Sunday, December 28, 2014

Week 6: Short but sweet (like all those cookies and yummy treats you've been eating)

First, let me wish you all a Happy Christmas (as the Queen of England would say) and/or Happy Holidays! I hope you are spending some quality time with loved ones and if you can't be home with your family (as I wasn't home in Wisconsin this year) I hope you used today's technology of Skype or Facetime to stay in touch.

I wish you all.....a Heppe Christmas

I showed up for work on Monday and Tuesday. Other interns decided not to but I didn't want to risk my vacation days being used for days I could easily be working. I think my colleagues were quiet happy that I showed up.

Monday morning, still during rounds, the chief attending told me I'd be assisting in his operations that day. This was after we had almost seen all of the patients and about everyone of them had labs ordered. The ward doctors had hoped I'd be around to draw all the blood for them, when the announcement came that I'd be in the OR, even before the morning meeting started, the realization dawned on them....and their facial reaction was a little bit priceless.

We had two operation to perform. The first was a smaller one that was finished relatively quickly. The patient had a hydrocele. A sack filled with fluid in the scrotum essentially. This patient had decided to walk around with it for years and thought three days before Christmas would be a fabulous time to have it operated.......

Great Idea sir......

After the fairly quick first operation came the second, somewhat lengthier one. The patient had had his bladder removed at the beginning of the year and was back to have a incisional hernia repaired. The chief attending and I were joined by the general surgeon that I helped operate Pat. X with. Since hernias aren't part of the field of urology but the patient's incision was due to an urological problem, the departments worked together. Additionally, the surgeons are friends and don't find much time outside of work to see each other so they use operations needing both specialties as opportunities.  The chief attending and I were also interested in how hernias are being treated currently. Basically, a big sheet of material was inserted and sewn onto the abdominal inner wall.

After the operations, I returned to the ward for lunch and finishing up whatever needed to be done.

Monday night, I attended a basketball game with some of my girlfriends.

Tuesday, I was called back into the OR. This time however after rounds, morning meeting and blood drawing. This was the first time operating with this particular attending. We removed a testicle due to testicular cancer. The patient had noticed a swelling only two weeks earlier.

Public Health Announcement: Men, check your balls. Seriously, know what your testicles feel like and notice when something changes. It can go faster than you think. I have many guy friends, your guyss hands are in your pants 95% of the time anyways. Optimize that time ;)
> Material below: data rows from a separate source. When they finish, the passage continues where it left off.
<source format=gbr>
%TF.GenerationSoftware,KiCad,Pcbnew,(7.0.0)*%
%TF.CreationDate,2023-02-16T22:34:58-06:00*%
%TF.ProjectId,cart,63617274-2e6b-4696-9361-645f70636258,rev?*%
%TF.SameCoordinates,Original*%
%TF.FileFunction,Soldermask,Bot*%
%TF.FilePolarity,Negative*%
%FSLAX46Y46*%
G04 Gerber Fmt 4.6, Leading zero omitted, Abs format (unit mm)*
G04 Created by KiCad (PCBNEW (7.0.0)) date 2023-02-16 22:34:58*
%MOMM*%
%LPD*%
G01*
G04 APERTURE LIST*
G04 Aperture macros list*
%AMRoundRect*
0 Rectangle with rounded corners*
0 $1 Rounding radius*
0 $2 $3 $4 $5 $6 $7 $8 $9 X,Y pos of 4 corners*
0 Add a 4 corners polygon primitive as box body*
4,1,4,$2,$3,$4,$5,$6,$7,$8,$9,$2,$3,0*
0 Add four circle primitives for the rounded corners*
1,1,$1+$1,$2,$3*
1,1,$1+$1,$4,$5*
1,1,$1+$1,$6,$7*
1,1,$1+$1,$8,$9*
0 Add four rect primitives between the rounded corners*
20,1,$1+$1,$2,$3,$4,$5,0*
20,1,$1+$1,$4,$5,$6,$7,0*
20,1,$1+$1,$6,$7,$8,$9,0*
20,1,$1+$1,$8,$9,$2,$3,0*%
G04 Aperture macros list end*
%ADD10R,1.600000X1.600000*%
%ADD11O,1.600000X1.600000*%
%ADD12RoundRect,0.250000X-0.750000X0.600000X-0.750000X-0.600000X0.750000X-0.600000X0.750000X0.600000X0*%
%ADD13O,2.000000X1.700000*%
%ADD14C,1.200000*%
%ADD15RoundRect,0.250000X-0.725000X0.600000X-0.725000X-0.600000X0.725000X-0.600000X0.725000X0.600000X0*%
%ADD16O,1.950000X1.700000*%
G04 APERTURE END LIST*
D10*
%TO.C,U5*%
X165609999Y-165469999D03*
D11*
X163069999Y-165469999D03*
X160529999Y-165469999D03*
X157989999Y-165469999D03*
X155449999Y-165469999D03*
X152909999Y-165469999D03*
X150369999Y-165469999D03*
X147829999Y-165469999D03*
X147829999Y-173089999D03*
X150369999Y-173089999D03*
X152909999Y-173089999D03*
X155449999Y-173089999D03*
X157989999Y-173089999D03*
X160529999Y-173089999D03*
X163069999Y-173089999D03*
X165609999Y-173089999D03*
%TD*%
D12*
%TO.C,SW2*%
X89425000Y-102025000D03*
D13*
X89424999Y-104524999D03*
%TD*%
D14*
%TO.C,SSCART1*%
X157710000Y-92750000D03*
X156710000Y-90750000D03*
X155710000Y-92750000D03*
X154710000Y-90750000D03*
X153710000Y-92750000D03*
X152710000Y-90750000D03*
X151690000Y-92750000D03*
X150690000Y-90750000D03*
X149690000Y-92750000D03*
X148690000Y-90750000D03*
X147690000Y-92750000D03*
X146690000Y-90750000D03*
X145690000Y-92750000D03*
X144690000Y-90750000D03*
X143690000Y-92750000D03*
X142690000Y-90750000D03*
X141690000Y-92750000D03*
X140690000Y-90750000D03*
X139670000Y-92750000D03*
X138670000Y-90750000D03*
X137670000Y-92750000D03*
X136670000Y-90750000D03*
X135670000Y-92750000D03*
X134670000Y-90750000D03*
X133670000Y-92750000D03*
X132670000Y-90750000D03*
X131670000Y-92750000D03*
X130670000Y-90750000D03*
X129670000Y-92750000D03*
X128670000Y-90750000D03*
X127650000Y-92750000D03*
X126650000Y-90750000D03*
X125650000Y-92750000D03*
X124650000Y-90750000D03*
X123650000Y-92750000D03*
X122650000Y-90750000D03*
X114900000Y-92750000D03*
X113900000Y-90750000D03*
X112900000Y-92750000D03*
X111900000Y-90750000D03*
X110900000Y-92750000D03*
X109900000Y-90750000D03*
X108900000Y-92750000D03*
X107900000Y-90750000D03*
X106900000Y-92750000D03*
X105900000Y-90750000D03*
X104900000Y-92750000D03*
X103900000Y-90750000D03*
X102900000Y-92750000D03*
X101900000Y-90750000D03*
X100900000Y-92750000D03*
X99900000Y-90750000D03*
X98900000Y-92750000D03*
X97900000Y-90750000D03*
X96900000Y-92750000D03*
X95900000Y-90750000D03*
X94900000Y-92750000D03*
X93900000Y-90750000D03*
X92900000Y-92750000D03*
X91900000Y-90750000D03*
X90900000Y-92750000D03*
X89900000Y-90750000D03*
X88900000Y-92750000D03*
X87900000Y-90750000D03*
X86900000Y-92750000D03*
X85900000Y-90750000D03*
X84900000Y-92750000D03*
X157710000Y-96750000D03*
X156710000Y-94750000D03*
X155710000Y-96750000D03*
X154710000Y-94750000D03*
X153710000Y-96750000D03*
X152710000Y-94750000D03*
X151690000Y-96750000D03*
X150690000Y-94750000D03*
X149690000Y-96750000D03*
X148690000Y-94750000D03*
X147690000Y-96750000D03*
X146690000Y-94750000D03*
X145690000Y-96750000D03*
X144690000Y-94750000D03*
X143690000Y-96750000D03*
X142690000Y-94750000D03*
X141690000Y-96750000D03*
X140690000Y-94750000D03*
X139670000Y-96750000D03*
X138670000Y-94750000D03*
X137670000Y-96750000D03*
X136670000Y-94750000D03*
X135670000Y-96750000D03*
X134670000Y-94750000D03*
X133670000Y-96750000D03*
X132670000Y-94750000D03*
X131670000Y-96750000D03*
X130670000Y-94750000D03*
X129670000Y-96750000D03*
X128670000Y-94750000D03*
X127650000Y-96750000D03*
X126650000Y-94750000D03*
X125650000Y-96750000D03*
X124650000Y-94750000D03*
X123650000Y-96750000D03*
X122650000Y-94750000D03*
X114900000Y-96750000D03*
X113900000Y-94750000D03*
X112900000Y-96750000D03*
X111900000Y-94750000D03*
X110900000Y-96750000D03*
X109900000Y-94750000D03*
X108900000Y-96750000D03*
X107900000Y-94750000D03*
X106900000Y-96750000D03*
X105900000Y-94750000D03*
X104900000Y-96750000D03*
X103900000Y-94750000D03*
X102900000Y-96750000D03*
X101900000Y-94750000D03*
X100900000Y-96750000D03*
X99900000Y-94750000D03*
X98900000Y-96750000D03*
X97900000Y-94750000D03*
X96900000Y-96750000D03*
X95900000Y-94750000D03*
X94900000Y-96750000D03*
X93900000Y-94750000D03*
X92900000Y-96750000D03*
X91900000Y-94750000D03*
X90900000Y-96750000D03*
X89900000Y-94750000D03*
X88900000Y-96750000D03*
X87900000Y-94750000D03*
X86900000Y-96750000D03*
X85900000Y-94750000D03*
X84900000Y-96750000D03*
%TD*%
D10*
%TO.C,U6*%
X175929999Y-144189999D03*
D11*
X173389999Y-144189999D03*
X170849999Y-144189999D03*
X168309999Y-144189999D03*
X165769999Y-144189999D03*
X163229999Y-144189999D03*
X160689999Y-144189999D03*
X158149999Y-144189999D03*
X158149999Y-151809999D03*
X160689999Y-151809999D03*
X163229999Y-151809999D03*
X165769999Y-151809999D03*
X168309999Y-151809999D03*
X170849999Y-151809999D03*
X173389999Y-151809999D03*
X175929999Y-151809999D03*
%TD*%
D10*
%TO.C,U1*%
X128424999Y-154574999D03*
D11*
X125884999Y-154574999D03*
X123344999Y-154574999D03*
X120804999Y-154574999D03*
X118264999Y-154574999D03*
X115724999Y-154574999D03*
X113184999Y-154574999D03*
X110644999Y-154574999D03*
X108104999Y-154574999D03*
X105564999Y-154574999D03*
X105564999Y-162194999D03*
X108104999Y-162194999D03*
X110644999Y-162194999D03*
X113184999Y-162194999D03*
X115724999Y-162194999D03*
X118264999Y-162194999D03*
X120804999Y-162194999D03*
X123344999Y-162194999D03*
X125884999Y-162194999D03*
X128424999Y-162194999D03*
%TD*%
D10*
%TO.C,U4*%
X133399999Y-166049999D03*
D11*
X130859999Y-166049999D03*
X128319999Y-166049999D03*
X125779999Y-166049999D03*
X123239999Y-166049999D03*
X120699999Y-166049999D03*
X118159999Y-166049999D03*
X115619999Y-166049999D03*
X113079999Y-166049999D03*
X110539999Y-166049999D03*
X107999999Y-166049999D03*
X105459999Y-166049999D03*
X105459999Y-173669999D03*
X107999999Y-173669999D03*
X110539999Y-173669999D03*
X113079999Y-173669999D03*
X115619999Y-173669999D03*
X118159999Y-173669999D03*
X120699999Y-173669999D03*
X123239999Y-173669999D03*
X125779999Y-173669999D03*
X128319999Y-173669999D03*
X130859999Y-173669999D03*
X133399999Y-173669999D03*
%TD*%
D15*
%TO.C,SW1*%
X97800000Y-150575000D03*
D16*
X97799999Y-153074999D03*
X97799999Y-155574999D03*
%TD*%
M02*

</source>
I was allowed to leave after the operation was done in order to catch the train to Hamburg, where I spent the holidays with extended family.
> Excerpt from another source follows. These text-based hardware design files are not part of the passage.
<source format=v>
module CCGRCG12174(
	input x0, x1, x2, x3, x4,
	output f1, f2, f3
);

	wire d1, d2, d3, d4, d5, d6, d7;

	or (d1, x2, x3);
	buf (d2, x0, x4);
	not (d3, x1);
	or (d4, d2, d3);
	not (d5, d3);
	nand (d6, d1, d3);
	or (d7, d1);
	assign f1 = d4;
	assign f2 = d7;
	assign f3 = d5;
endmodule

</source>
My adorable little godchild

Hamburg Rathaus


In this time, I found a TV show to watch while babysitting my godchild. Cosmos: A Space Time Odyssey. I fell in LOVE! I've always been fascinated with astronomy and even took a class back at UW-Madison. This show is beyond fantastic! The information, the graphics, the facts and the way it is hosted by Neil Degrasse Tyson is just great. I read up a bit and found that it is a sequel to a 13 show series done by Carl Sagan. After I'm done with this series, I'll look at the older ones and see how far we've come. The show has resparked my inner super nerd. I would love to return to college after med school and take more classes in Astronomy, Biology and so much more. The world we live in, the present time, and we ourselves are so insignificant in comparison to the time of the universe. At the same time, this show portraits the stories of people who were so vital to our time and how the smallest of coincidences lead to where we are today. If you want your mind blown.....watch this show!

I'm in LOVE. I'm also a HUGE nerd.

Its back to work tomorrow and Tuesday. We have off Wednesday and Thursday, which I will hopefully spend in the lab and library. New Years Eve will be a quiet one (as of now) with a good friend.

I wish you all a great new year of life, filled with happiness, success and most importantly health! I hope that our civilization calms down with all the havoc going on in the world and focuses on the good and comes together instead of driving itself apart. Happy New Year!